Getting started with Stripe: Do it so it won’t scale

So you want to create a startup product that you want people to pay for? A great way to integrate payment is with Stripe. They make it super easy to accept credit card payments and their API is incredibly simple to use.

When I setup Email It In, the simple way to email files to Google Drive, Skydrive or Dropbox, I knew from the outset I wanted a way to monetize the service. So Stripe seemed like the obvious solution and so far I’m very happy with it.

But when thinking about payments anyone who understands credit cards and recurring payments knows that there’s a bunch of things you need to consider:

  • What happens when a payment is revoked? (called a “chargeback” in the credit card world)
  • What happens when a credit card expires?
  • What happens when a credit card is cancelled because of fraud against the owner?
  • What are the events I don’t understand because I don’t know all the details about payments – that’s not my business because I am just a nerd with a good idea?
  • How do I let someone cancel and get a refund?

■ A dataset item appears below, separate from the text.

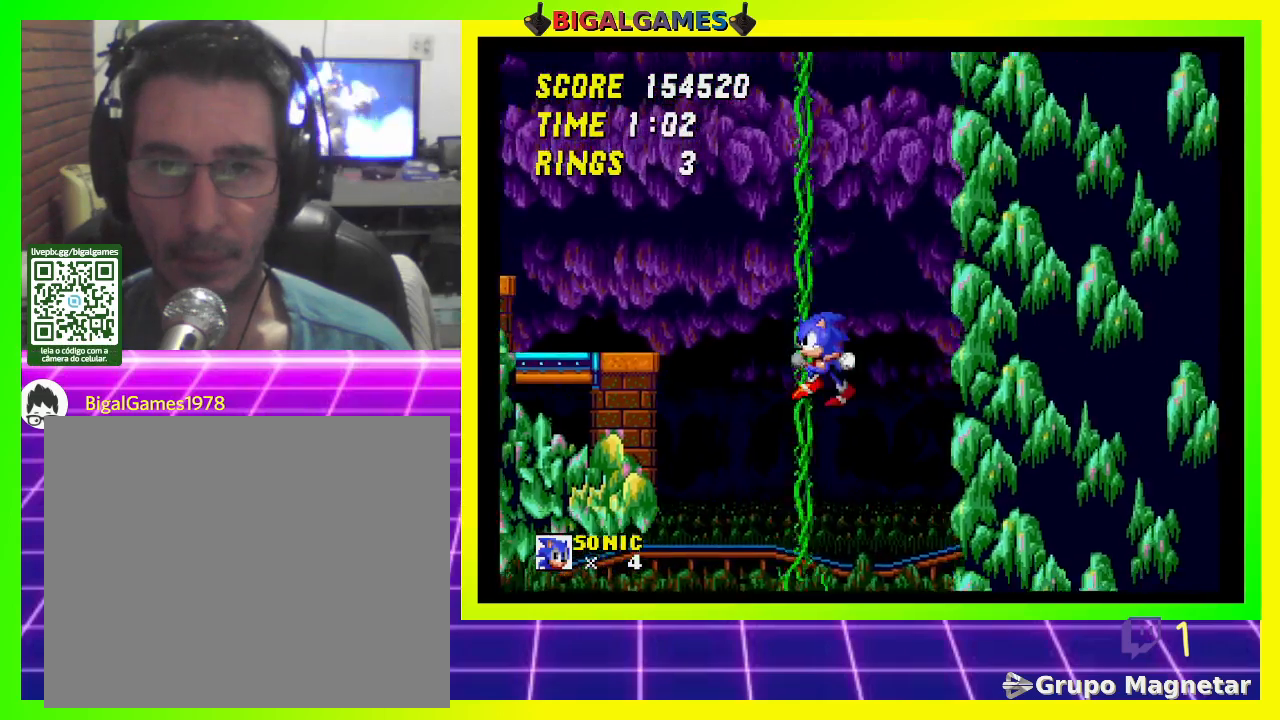
{"buttons": [], "left_stick": "center", "right_stick": "center", "events": []}
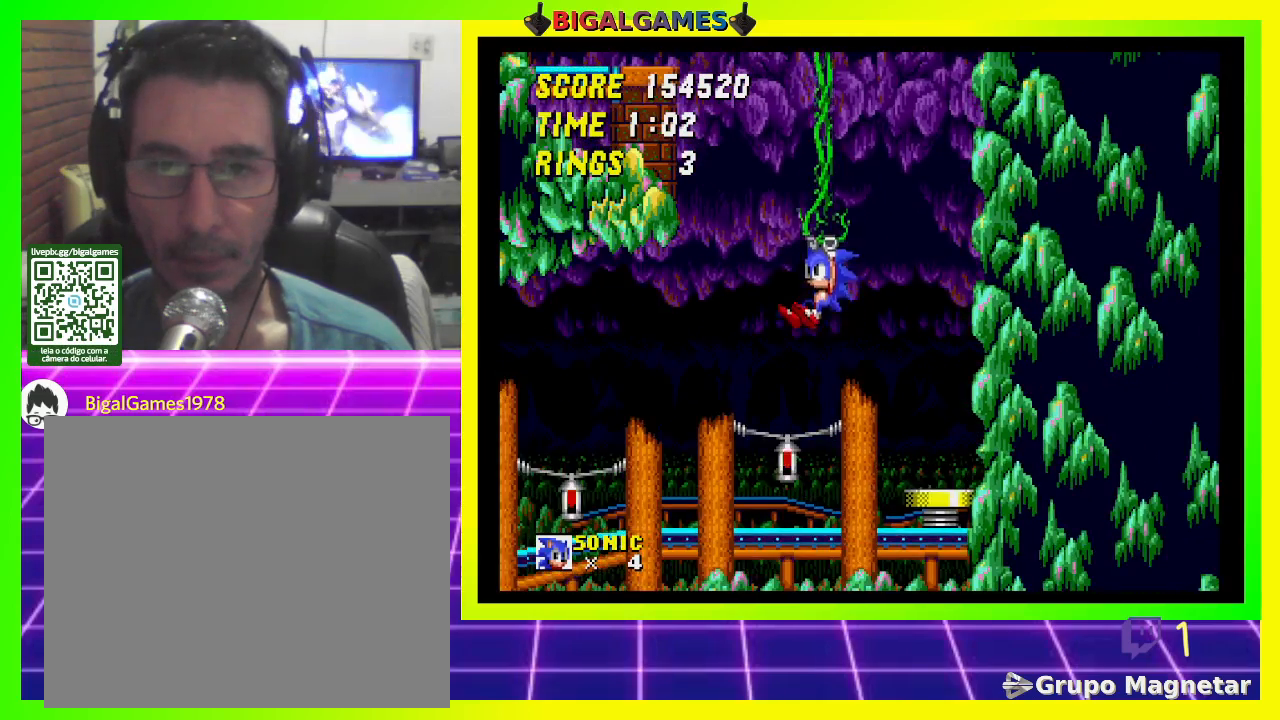
{"buttons": [], "left_stick": "center", "right_stick": "center", "events": []}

What I know in life I know from experience, so how can you get experience of all of these things with Stripe without being super-human? We build it so that dealing with these issues is at first a manual problem, but so it gives us enough information in the system to make it automated in the future.

So what’s the secret? The trick is in Stripe’s hooks.

They send you HTTP events when most of these things happen. The trick is to email yourself when you receive these events. The code for this in Node.js is simple:

app.post("/_stripe_hook", function (req, res) {
    console.log("Stripe hook called: ", req.body);
        from: "Email It In <stripe@emailitin.com>",
        to: "Matt Sergeant <helpme@gmail.com>",
        subject: "Stripe Hook Called",
        text: util.inspect(req.body, { depth: null }),
    }, function (err, response) {
        if (err) console.log(err);
        else console.log("Message Sent: " + response.message);

        return res.send(200);

Now the downside is that I see everything. For every initial credit card transaction I get 6 or 7 emails. But that visibility into the process is hugely useful. You get to see everything that happens and can deal with things you haven’t seen before very quickly. Yes you have to be able to understand JSON, but that’s fairly trivial even for non-developers.

Some day soon I’ll replace much of this with automation. But I’ll do that when the number of emails becomes too much. And that will frankly be considered a good day.